Lo más deprimente de leer la novela, cínica, socarrona y despiadada, no es pensar que los tremendos hechos que nos relata Galdós  nos parezcan reales y creibles para la época, sino que nos los imaginamos, sin gran esfuerzo ahora mismo. No requiere un acto de imaginación excesivo el pensar que algo muy parecido sucede en la sede de un partido, en los alrededores del «lider» ascendido de manera fulgurante al «trono» tras ganar las elecciones. Sustitúyase Bandolera, canonjía, charretera, encomienda, por  Delegación del Gobierno, Consejero en una empresa, Asesor personal, etc y tendremos casi todo el trabajo hecho. Bien es verdad que a la par que suben los nuevos, caen los viejos. Como diría nuestro protagonista, con su sandunguero cinismo, se reparte riqueza.
 
 
“—La cojita no puede ser más mona —dijo, dando a sus ojos expresión semejante a la que en los suyos tenía alguno de los individuos del lienzo de Velázquez—. ¡Y qué cuerpo tan bien formado!… Es una preciosidad… una joyita de carne y hueso”

Una estupenda novela, para disfrutar tristemente de la realidad española. El humor de Galdós es más exquisito que nunca:
  • Carlos III, ante quien los ayos de D. Antonio se alzaron en queja, lamentando la desaplicación del niño, dijo: «si el infante no quiere estudiar, que no estudie», y el chico lo hizo al pie de la letra. Cuando fue grande se dedicó a los libros… quiero decir que era encuadernador
  • Unos días privaba este, otros aquel, según las voluntades recónditas y jamás adivinadas de un monarca que debiera haberse llamado Disimulo I
  • general que tenía la mejor mano del mundo para perder todas las batallas en que se encontraba
  • ¡Y cuidado si era sabio el príncipe! Como que la Universidad de Alcalá le hizo doctor de golpe y porrazo, dándole patente de Aristóteles.

§ Tarea a realizar: Copia sin cambios el pasaje de la reseña sobre la novela de Galdós que empieza por "Una estupenda novela, para" y sigue hasta "patente de Aristóteles.".

§ Líneas extraídas:
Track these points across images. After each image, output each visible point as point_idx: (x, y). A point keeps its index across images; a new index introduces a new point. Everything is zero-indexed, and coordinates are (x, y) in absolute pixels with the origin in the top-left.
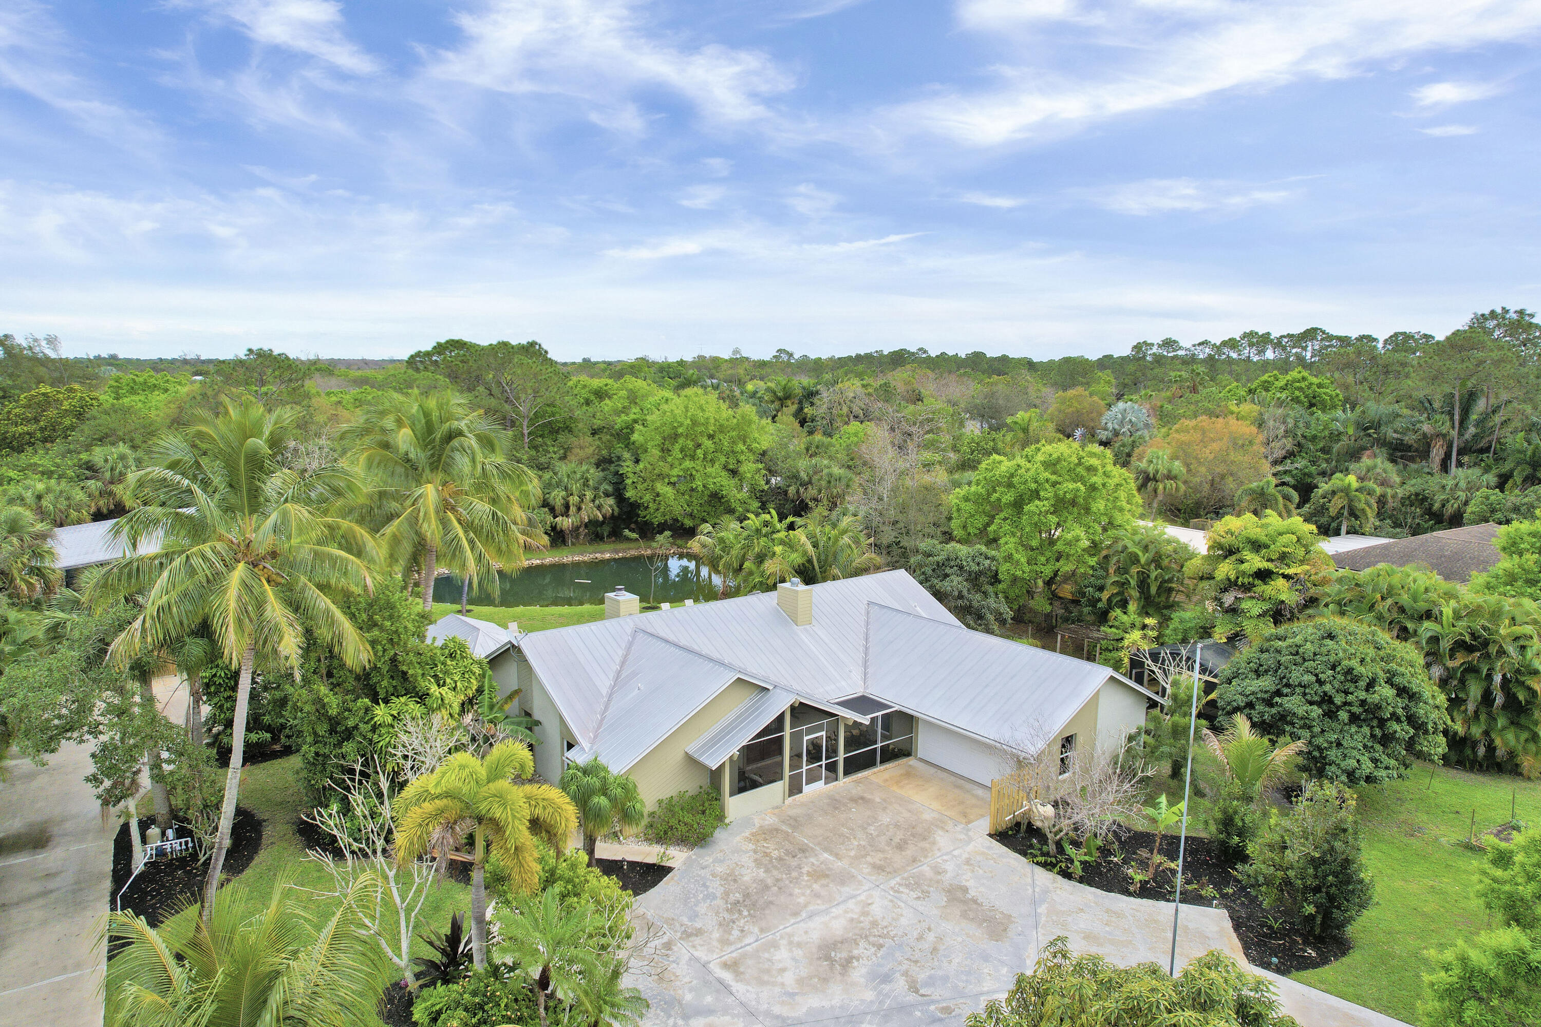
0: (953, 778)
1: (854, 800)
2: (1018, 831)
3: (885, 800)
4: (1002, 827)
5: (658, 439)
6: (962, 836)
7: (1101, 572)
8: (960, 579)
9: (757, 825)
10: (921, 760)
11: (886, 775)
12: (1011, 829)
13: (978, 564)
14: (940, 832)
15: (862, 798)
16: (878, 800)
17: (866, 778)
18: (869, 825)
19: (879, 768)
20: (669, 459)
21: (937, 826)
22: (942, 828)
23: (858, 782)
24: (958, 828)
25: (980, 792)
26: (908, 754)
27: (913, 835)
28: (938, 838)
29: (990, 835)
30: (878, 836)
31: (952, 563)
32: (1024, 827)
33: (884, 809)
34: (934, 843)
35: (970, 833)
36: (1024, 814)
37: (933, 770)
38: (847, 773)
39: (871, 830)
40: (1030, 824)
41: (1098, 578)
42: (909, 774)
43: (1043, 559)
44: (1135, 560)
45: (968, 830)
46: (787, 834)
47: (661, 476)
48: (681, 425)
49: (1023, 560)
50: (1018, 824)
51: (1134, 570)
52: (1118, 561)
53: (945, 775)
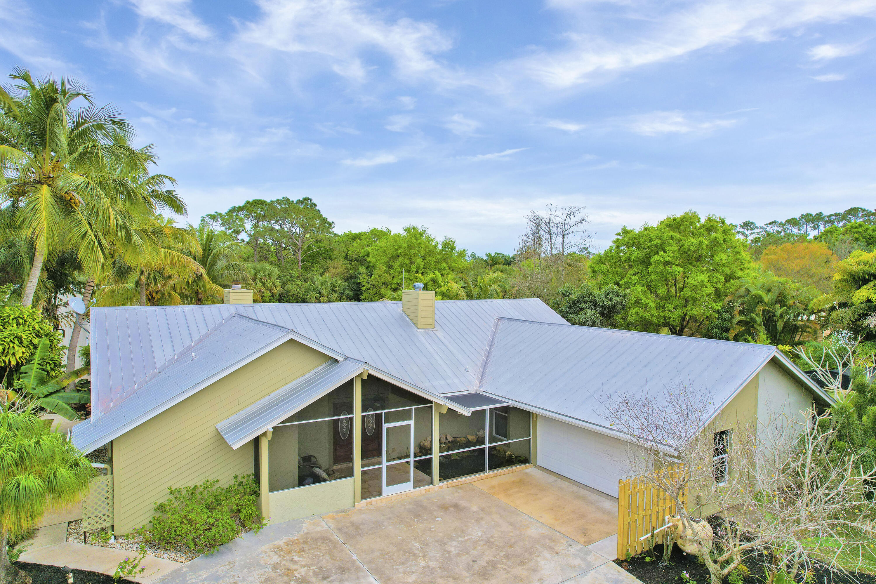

§ Resultado del ejercicio:
Una estupenda novela, para disfrutar tristemente de la realidad española. El humor de Galdós es más exquisito que nunca:
  • Carlos III, ante quien los ayos de D. Antonio se alzaron en queja, lamentando la desaplicación del niño, dijo: «si el infante no quiere estudiar, que no estudie», y el chico lo hizo al pie de la letra. Cuando fue grande se dedicó a los libros… quiero decir que era encuadernador
  • Unos días privaba este, otros aquel, según las voluntades recónditas y jamás adivinadas de un monarca que debiera haberse llamado Disimulo I
  • general que tenía la mejor mano del mundo para perder todas las batallas en que se encontraba
  • ¡Y cuidado si era sabio el príncipe! Como que la Universidad de Alcalá le hizo doctor de golpe y porrazo, dándole patente de Aristóteles.